Saturday, December 1, 2007

Subprime Borrower: No Modification for You! Part I

There are a lot of reasons why few borrowers are going to get modifications of their subprime loans. Although Friday's Wall Street Journal (U.S., Banks Near a Plan to Freeze Subprime Rates 11/30/07) has a front page article reporting that the Treasury Department and a number of large residential mortgage servicers are close to agreeing on a plan to freeze subprime home loans, the truth is more along the lines that they are agreeing on how to look like they're doing something to address the problem.

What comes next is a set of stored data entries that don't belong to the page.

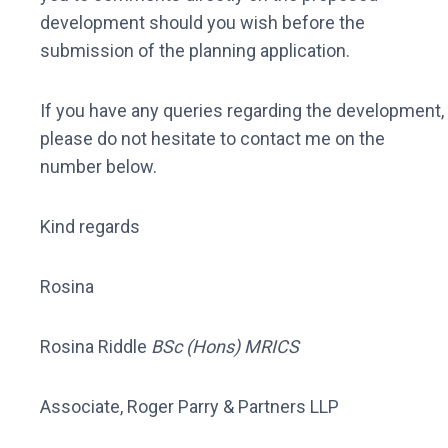
development should you wish before the
submission of the planning application.
If you have any queries regarding the development,
please do not hesitate to contact me on the
number below.
Kind regards
Rosina
Rosina Riddle
BSc (Hons) MRICS
Associate, Roger Parry & Partners LLP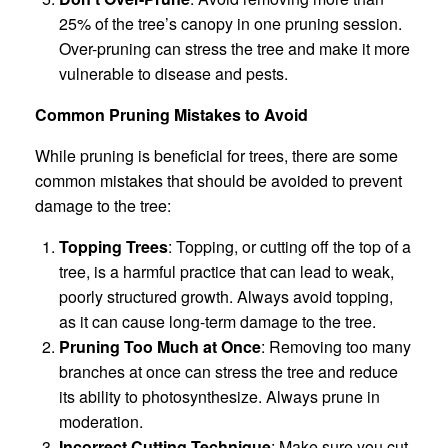
25% of the tree’s canopy in one pruning session.
Over-pruning can stress the tree and make it more
vulnerable to disease and pests.
Common Pruning Mistakes to Avoid
While pruning is beneficial for trees, there are some
common mistakes that should be avoided to prevent
damage to the tree:
Topping Trees
: Topping, or cutting off the top of a
tree, is a harmful practice that can lead to weak,
poorly structured growth. Always avoid topping,
as it can cause long-term damage to the tree.
Pruning Too Much at Once
: Removing too many
branches at once can stress the tree and reduce
its ability to photosynthesize. Always prune in
moderation.
Incorrect Cutting Technique
: Make sure you cut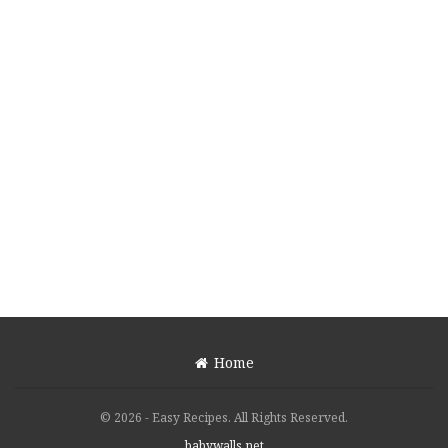
Home
© 2026 - Easy Recipes. All Rights Reserved.
babywalls.net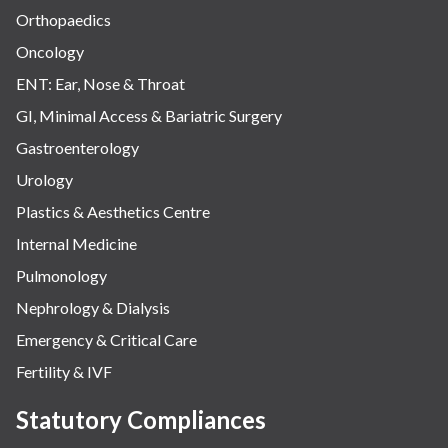
Orthopaedics
Oncology
ENT: Ear, Nose & Throat
GI, Minimal Access & Bariatric Surgery
Gastroenterology
Urology
Plastics & Aesthetics Centre
Internal Medicine
Pulmonology
Nephrology & Dialysis
Emergency & Critical Care
Fertility & IVF
Statutory Compliances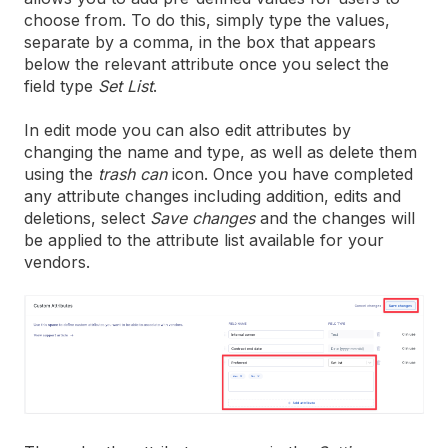
choose from. To do this, simply type the values,
separate by a comma, in the box that appears
below the relevant attribute once you select the
field type
Set List
.
In edit mode you can also edit attributes by
changing the name and type, as well as delete them
using the
trash can
icon. Once you have completed
any attribute changes including addition, edits and
deletions, select
Save changes
and the changes will
be applied to the attribute list available for your
vendors.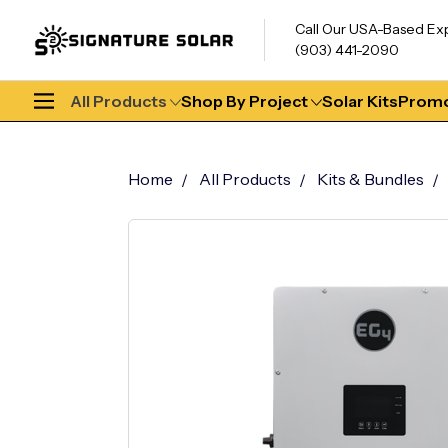
Call Our USA-Based Ex
(903) 441-2090
All Products
Shop By Project
Solar Kits
Promo
Home
All Products
Kits & Bundles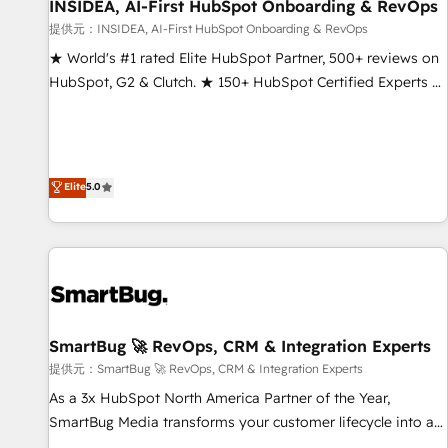
INSIDEA, AI-First HubSpot Onboarding & RevOps
提供元：INSIDEA, AI-First HubSpot Onboarding & RevOps
★ World's #1 rated Elite HubSpot Partner, 500+ reviews on
HubSpot, G2 & Clutch. ★ 150+ HubSpot Certified Experts &
Trainers across the team ★ 1,500+ implementations across
five continents ★ AI-First, RevOps-led, Onboarding
obsessed ★ Company of the Year 2024/25 INSIDEA helps
growing companies turn HubSpot into a revenue engine.
Elite
5.0
We onboard your team, migrate your data, and build AI-
powered workflows that drive adoption from week one, in
your time zone. What we do ➤ Onboarding: Live in weeks,
with workflows built around your business, not a template.
➤ Migration: Move from any legacy CRM. Zero downtime,
full data integrity. ➤ Implementation: Configure HubSpot to
SmartBug 🚀 RevOps, CRM & Integration Experts
run your revenue process. Sales, marketing, and service
wired together. ➤ AI and Integrations: Layer Breeze AI,
提供元：SmartBug 🚀 RevOps, CRM & Integration Experts
custom agents, and APIs to remove manual work. ➤
As a 3x HubSpot North America Partner of the Year,
Ongoing Management: Monthly tune-ups, feature rollouts,
SmartBug Media transforms your customer lifecycle into a
adoption coaching. Buying HubSpot, switching to it, or
revenue engine. Our unified ecosystem includes specialized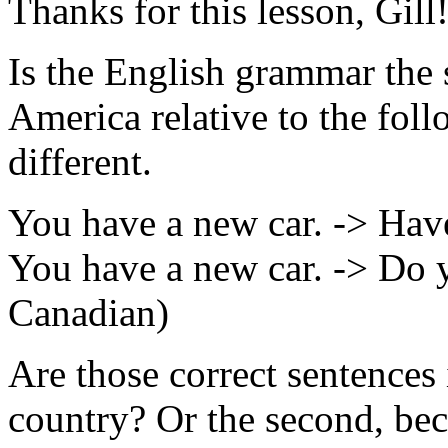
Thanks for this lesson, Gill
Is the English grammar the
America relative to the follo
different.
You have a new car. -> Have
You have a new car. -> Do 
Canadian)
Are those correct sentences
country? Or the second, beca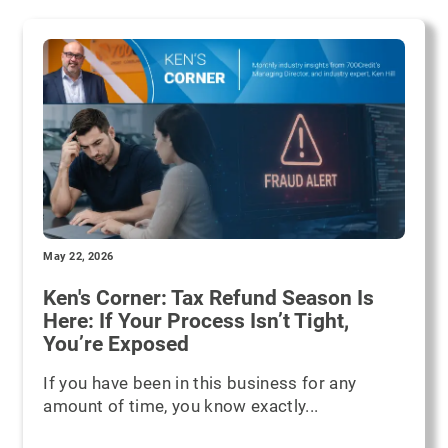
May 22, 2026
Ken's Corner: Tax Refund Season Is
Here: If Your Process Isn’t Tight,
You’re Exposed
If you have been in this business for any
amount of time, you know exactly...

Problem I: Logistics. The Journal quotes Treasury Secretary Henry Paulson as saying [That it would be impossible to] "process the number of workouts and modifications that are going to be necessary doing it just sort of one-off." He's right, for reasons eloquently outlined by others (for example, Tanta: "Dear Mr. Paulson"). But, since they're working on a plan anyway, he must be thinking there's a way to modify loans in bulk. According to the Journal, the plan will be to divide the modification candidates into three groups:

1) Those who can make their payments when their rates go up. This group would not get modifications, presumably because they don't need a modification.
2) Those who can't make their payments even if their rate doesn't go up. No modifications for this group either, presumably because it wouldn't do them any good.
3) Those who can make their payments if their rate doesn't go up. These folks would get their rates frozen for a period to be determined by criteria to be worked out.

That's all well and good, except I think maybe we should exclude from Group 3 the borrowers who committed fraud to get their loans in the first place. It's hard to know exactly how big this group is, but apparently there could be quite a few members and the original loan files helpfully already identify many of them (Tanta again). Culling out these borrowers will spare Mr. Paulsen the embarrassment of the inevitable Wall Street Journal follow up story, "Treasury Secretary's Plan Aids and Abets Subprime Fraudsters."

My question is, how do you sort borrowers into these groups without resorting to "sort of one-off" analysis? By relying on the same crappy data tapes used to securitize the loans in the first place? Doing the modifications requires reunderwriting the borrowers, and the servicers don't have and are not likely to hire the people necessary to do that.